Speed on descents isn't really that relevant - you're descending, so unless you're racing it's practically effort-less. What matters for people biking normally (i.e., not recreational road bike racing) is assistance in the 10-15mph regime, on flat terrain or climbing.

Large changes in rolling resistance matters here, like going from an almost 40W tire to a 20W tire. But aerodynamics have a very minimal effect here, and going below 20W tires won't really make a meaningful difference in biking effort compared to the effect on your butt and wrists.



Going from 20W tire to 10W tires is going to be massive even more so for recreational not so fit riders. Such a rider may output 120-150W on average. Getting 20W free (there are two tires) results in a difference comparable to installing a small motor on your bike.

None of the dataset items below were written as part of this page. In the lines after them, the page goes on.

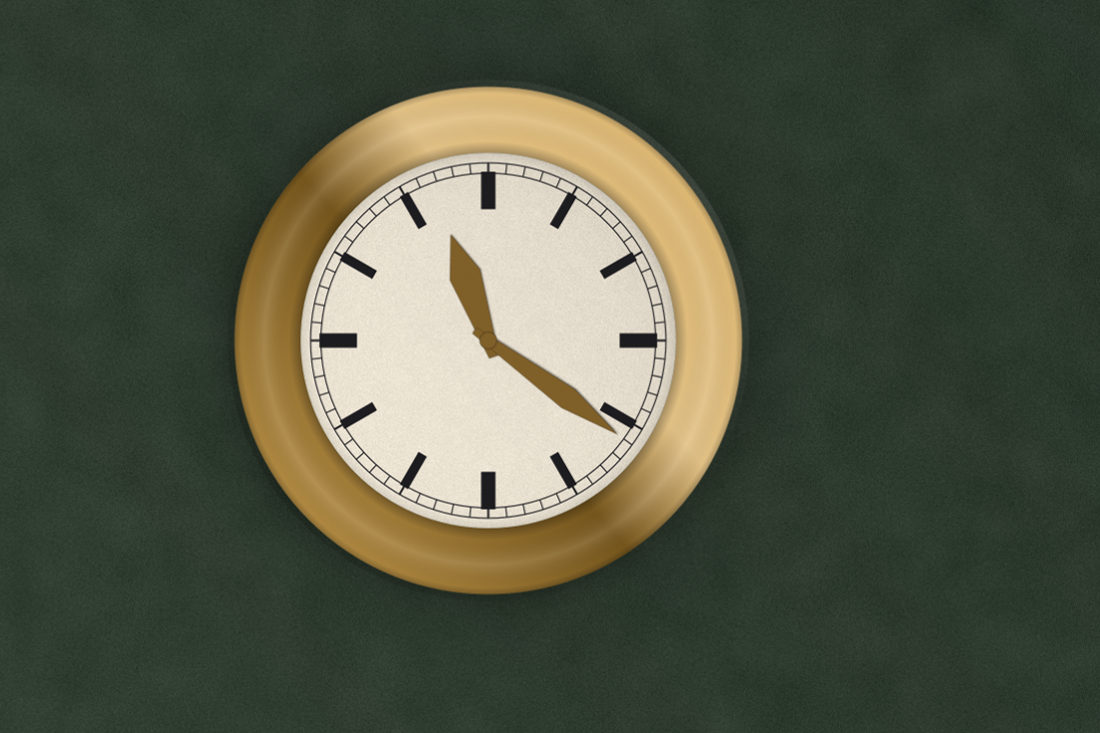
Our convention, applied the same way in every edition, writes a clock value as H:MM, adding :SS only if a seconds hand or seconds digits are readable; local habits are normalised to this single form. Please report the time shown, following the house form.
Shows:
11:21
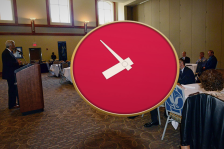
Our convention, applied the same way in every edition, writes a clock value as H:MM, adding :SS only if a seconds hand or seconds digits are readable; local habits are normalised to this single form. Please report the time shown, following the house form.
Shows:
7:53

No: A 20W tire is a 20W tire at 18 mph. At 10 mph, it's roughly a 10W tire (rolling resistance should be mostly linear at these speeds). Going from 20W to 10W tires therefore only saves you 10W total at those speeds.

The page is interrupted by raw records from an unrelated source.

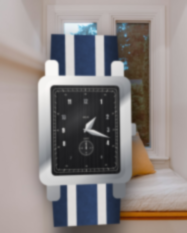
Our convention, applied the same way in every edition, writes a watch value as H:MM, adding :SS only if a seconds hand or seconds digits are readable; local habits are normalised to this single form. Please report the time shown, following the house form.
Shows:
1:18
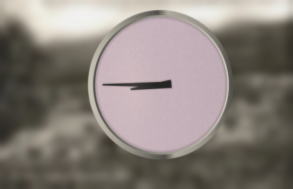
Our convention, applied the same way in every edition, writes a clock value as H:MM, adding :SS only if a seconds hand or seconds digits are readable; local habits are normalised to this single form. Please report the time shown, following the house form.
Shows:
8:45
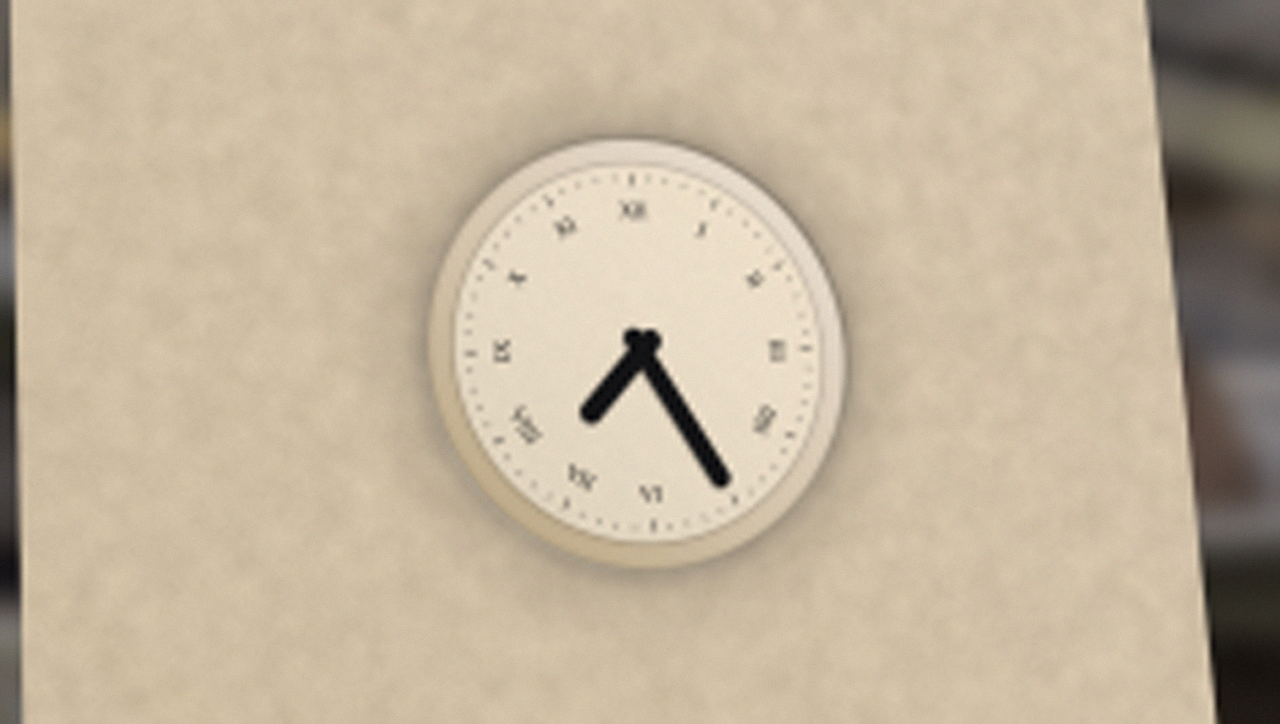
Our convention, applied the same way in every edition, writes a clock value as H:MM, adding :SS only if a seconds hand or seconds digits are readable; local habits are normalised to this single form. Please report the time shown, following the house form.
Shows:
7:25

At 120W, you are idle pedalling. You do not really pedal lighter, so saving a few watts mean an increase in speed, but as both rolling resistance and aerodynamic drag goes up with speed the gain becomes small.

At normal climbs - the time where you'd wish pedalling was easier - you're either 1. spend in the area of 200-300W maintaining the same speed without increasing rolling resistance, making rolling resistance a smaller part of the load, or 2. drop to a granny gear, going very slow to maintain your 120W and thus making the rolling resistance negligible with any tire. In either case, rolling resistance matters much less in climbs.

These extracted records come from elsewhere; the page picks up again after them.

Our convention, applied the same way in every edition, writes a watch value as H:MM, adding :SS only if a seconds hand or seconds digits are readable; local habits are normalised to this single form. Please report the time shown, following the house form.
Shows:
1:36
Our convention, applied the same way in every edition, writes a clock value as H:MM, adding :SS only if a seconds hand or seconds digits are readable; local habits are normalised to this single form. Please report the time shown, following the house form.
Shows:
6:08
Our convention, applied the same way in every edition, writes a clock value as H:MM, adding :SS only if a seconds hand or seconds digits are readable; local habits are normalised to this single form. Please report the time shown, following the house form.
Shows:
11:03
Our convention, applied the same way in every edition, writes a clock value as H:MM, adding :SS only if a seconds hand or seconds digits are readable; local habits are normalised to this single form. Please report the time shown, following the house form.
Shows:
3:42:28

Yes if you bike slowly, wider tires are better. However I mentioned that in my post. A lot of people who are into biking are in the fitness zone where they are going into speeds where aero starts to matter way more. This is especially true when you consider wind.


Quoting the article posted in another comment (https://www.renehersecycles.com/12-myths-in-cycling-1-wider-...)

> The German magazine TOUR built a sophisticated setup with a motorized dummy rider and found that a 28 mm-wide tire had the same wind resistance as a 25 mm tire when the wind was coming from straight ahead. With a crosswind, the wider tire was very slightly less aerodynamic. Even then, the wider tires required only 5 watt more – on real roads, the reduced suspension losses make up for that.

> To summarize all this research: Narrow tires (<25 mm) are slow. Above 25 mm, the width of your tires are won't change your speed on smooth pavement (at least up to 54 mm wide tires). On rough surfaces, wider tires are faster. That doesn't mean you can just slap any wide tires on your bike and expect it to go fast.


25 and 28 are basically same width. Also wind tunnel testing is not really representative of real world condition given real world turbulence, but I dunno if that would really affect results.

Im just against the general saying that wider tires are faster. This implies that fat bike smooth tires are the fastest, but we know that this is ridiculous. 25 to 35c probably doesn't matter too much aero wise at regular cycling speeds, but going all the way into 40-50c does.


The issue is that narrow tires have a very, very inefficient suspension behavior, and road surface and rider movement causes it to be constantly exercised. That does not mean that you gain anything from going nuts - there are diminishing returns just like there is for slimming the tire for aerodynamics.

What tire is best depends on the surface, the rider and the speed. On a perfectly paved road at high speed and with a light, stable rider, 25 might be right. On regular roads, 35 might be faster. On a bumpy mess, "smooth fat bike" tires would indeed be faster still - assuming you can stay upright without the tread. There's a reason you don't take a road bike with 25mm tires to do downhill mountain racing.